The team from Sweden finished Locked Shields 2021, the largest and most complex international live-fire cyber defense exercise globally, with the highest score.
Blue Teams from Finland and the Czech Republic took second and third place respectively.
"Congratulations to the teams, whose strategy proved to be the best, however every single participating team is a winner for tackling the unrivalled complex cyber challenges of Locked Shields exercise," said Carry Kangur, head of cyber exercises at the Tallinn-based NATO Cooperative Cyber Defense Center of Excellence (CCDCOE), which hosted the exercise with partners.
Kangur said this year, the exercise involved in total more than 5,000 virtualized systems that had to be defended against over 4,000 attacks. In addition to maintaining more than 150 complex IT systems per team, the Blue Teams had to be efficient in reporting incidents, executing strategic decisions, solving forensic, legal and media challenges and dealing with hostile information operations.
"Understanding the interdependencies of national IT systems is at the heart of protecting a nation under a massive cyber attack," Kangur added.
In 2021 the exercise highlighted the growing need to enhance dialogue between technical experts, civil and military participants and decision-making levels. The CCDCOE integrates the technical and strategic game, enabling participating nations to practice the entire chain of command in the event of a severe cyber incident involving both civilian and military players.
The exercise this year involved 30 nations.

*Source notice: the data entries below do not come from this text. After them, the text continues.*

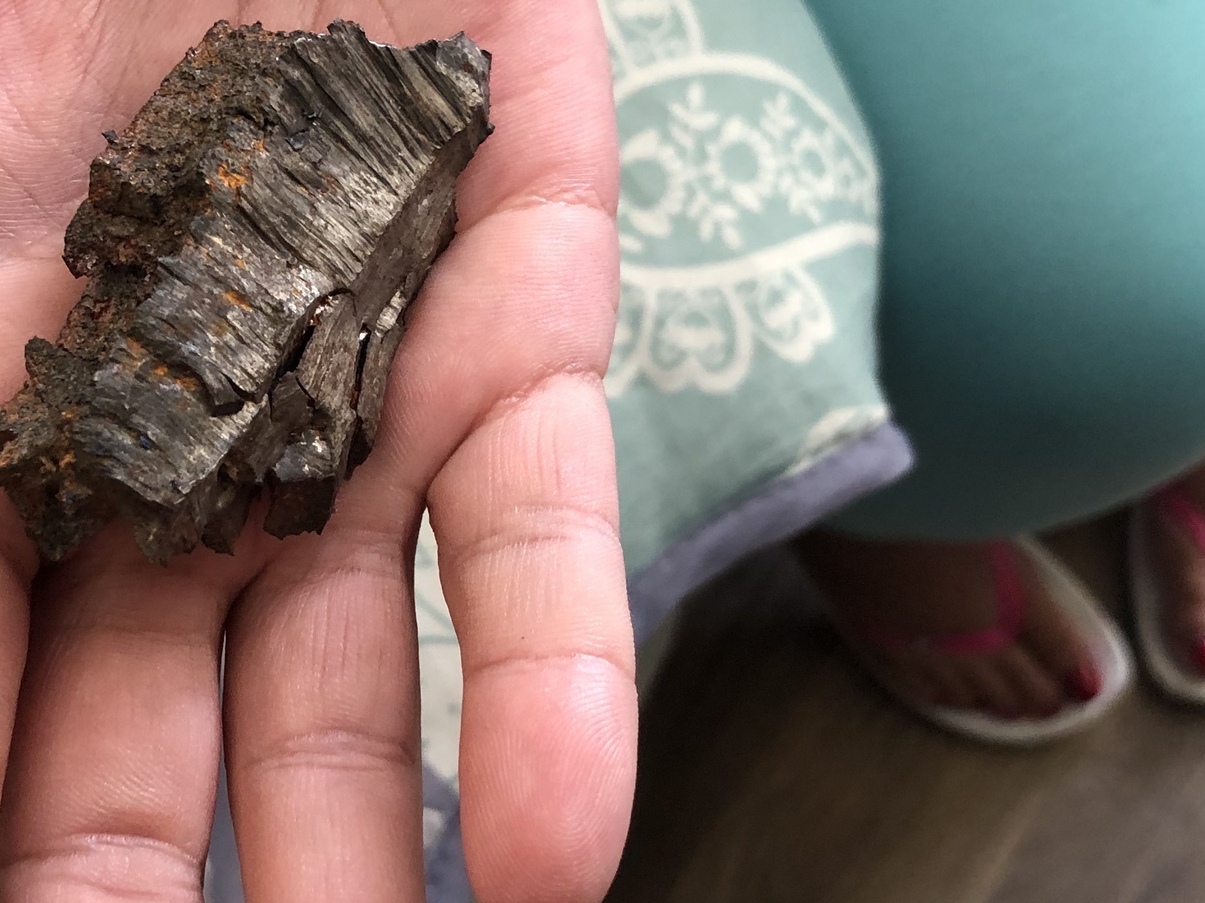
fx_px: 2088
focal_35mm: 60
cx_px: 400
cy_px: 451
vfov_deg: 24.4
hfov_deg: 31.9
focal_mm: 3.99
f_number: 1.8
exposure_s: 1/17
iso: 40
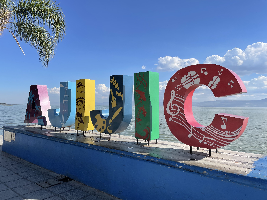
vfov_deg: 53.1
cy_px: 100
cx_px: 134
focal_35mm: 26
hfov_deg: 67.3
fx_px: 201
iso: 32
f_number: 1.6
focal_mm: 4.2
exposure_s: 1/3731
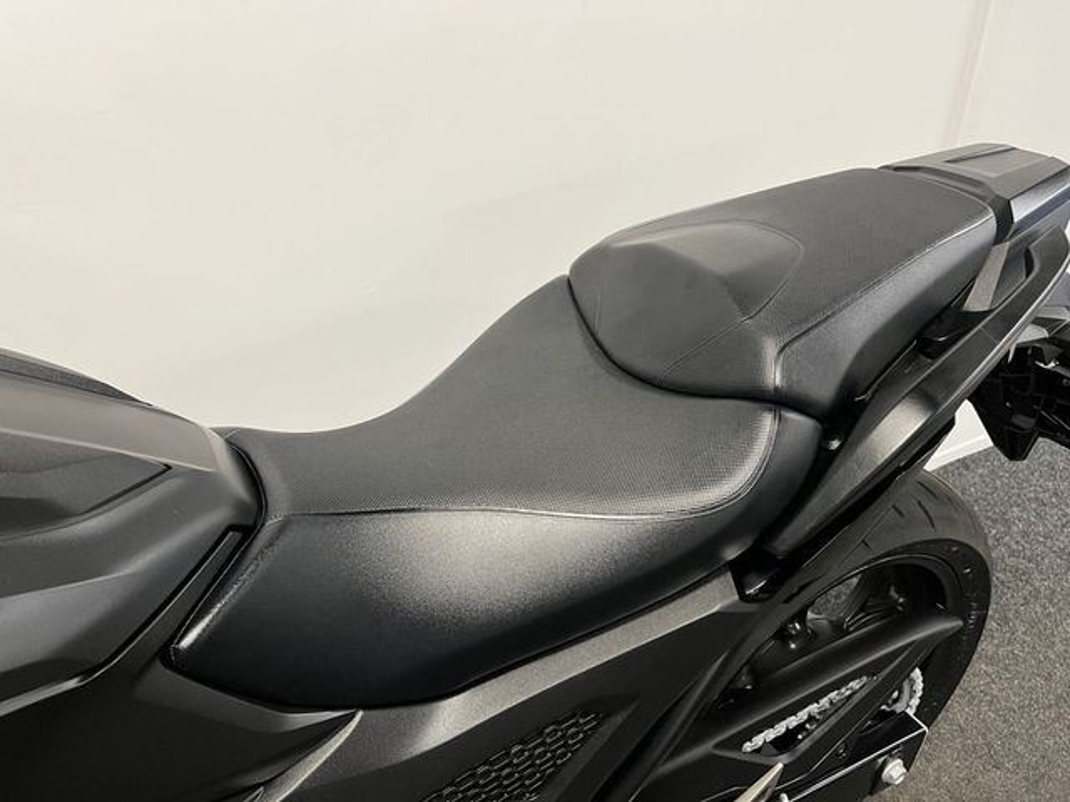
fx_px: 804
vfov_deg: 53.1
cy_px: 401
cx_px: 535
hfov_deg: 67.3
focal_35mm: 26
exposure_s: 1/50
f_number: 1.6
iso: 125
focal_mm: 5.1
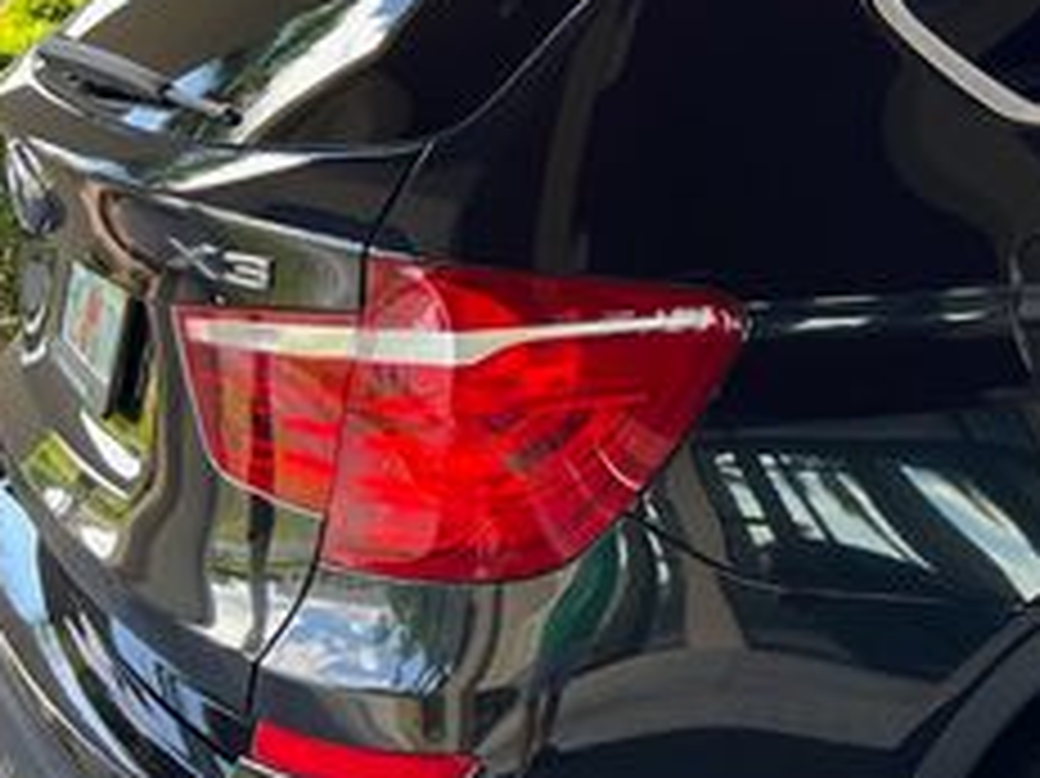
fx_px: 2162
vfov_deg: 20.4
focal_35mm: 72
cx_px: 1283
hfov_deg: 24.3
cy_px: 342
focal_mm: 5.7
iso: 40
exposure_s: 1/121
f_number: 1.5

For the first time ever, the exercise involved a satellite mission control systems needed to provide real time situational awareness to aid military decision making.
Locked Shields is a Red team versus Blue Team exercise, where the latter are formed by member nations of CCDCOE. The participating Blue Teams play the role of national cyber rapid reaction teams that are deployed to assist a fictional country in handling large-scale cyber incidents and all their multiple implications.
According to the scenario, a fictional island country located in the northern Atlantic Ocean, Berylia, was experiencing a deteriorating security situation. A number of hostile events had coincided with coordinated cyberattacks against Berylian major military and civilian information technology systems. These attacks caused severe disruptions to the operation of military air defense, satellite mission control, water purification and the electric power grid. In addition, within the strategic track element of the exercise participants had to contend with major disruptions to the financial system.
The Locked Shields exercise has been taking place mostly virtually since 2010, with the Blue Teams, meaning the teams of experts that are being trained, always taking part in the exercise from their home countries. This year was unique from other iterations of Locked Shields in that for the first time the organizers also participated remotely rather than gathering in Tallinn as they had done in previous years.